Lamont Palmer - Gazing At You, Winona Palmer, My Mother

2014-11-10 16

Shrunken face: brown, refined and small.
Who reduced you to this diminutive size?
When did you become fragility's core?
You scare me. My days tremble like a cold leaf.
I wish there was more of you again.
When I hold you, please do not fold like a paper doll.


Photos on the TV demonstrate grief, crossed with
the hours of the young and hours of lean hands.
I look at you as you are in the uncertain present:
the years are criminal, larcenous. They steal so much;
the years hate flesh, hate the beauty of skin,
but the heart is human, it must add so much,
it must increase day to day subtraction.
It is a math of survival. The hours of numbers.

So I add. And I add.
I put your former face before my eyes, unwittingly,
every time there is sun in this final house.
Should I glory in your weakened eyes,
because they are still here and still watchful?
Should I yearn for the mother of the grainy photos?
the one who carried the fullness of a boy
in her arms, like there was no weight to him?
Direction is like a man who is drunk,
stumbling from town to town, from mind to mind,
from platitude to platitude over kitchen tables.
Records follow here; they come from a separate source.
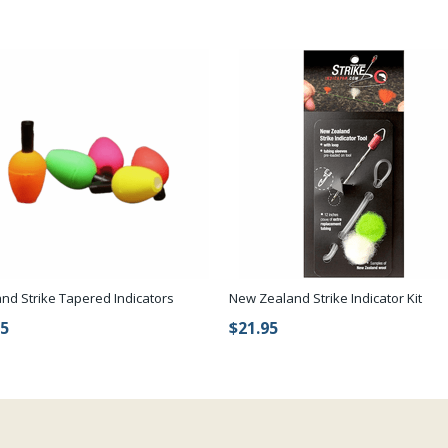
and Strike Tapered Indicators
New Zealand Strike Indicator Kit
75
$21.95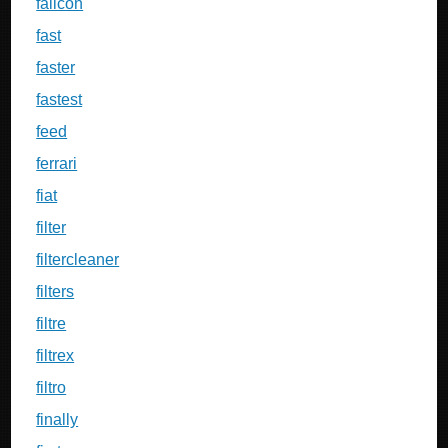
falicon
fast
faster
fastest
feed
ferrari
fiat
filter
filtercleaner
filters
filtre
filtrex
filtro
finally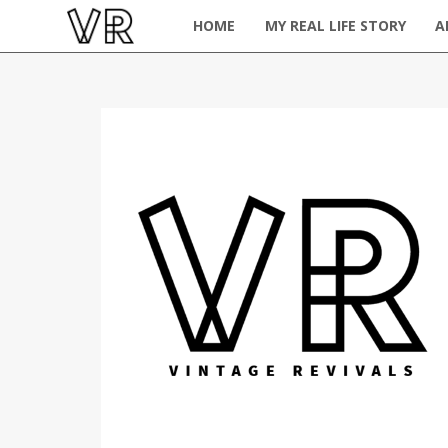
HOME
MY REAL LIFE STORY
A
I rest in beauty because of the years
and beyond the years; years that terrorize
knowledge that is dormant but clear.

In the faces which sometimes make us regret,
comes the shape of beauty, of a trinket
destined to live, in spite of a quiet albatross.

Mother, we are the magicians of our later lives,
practicing the magic of old and new eyes,
jostling days like tentative circus acts.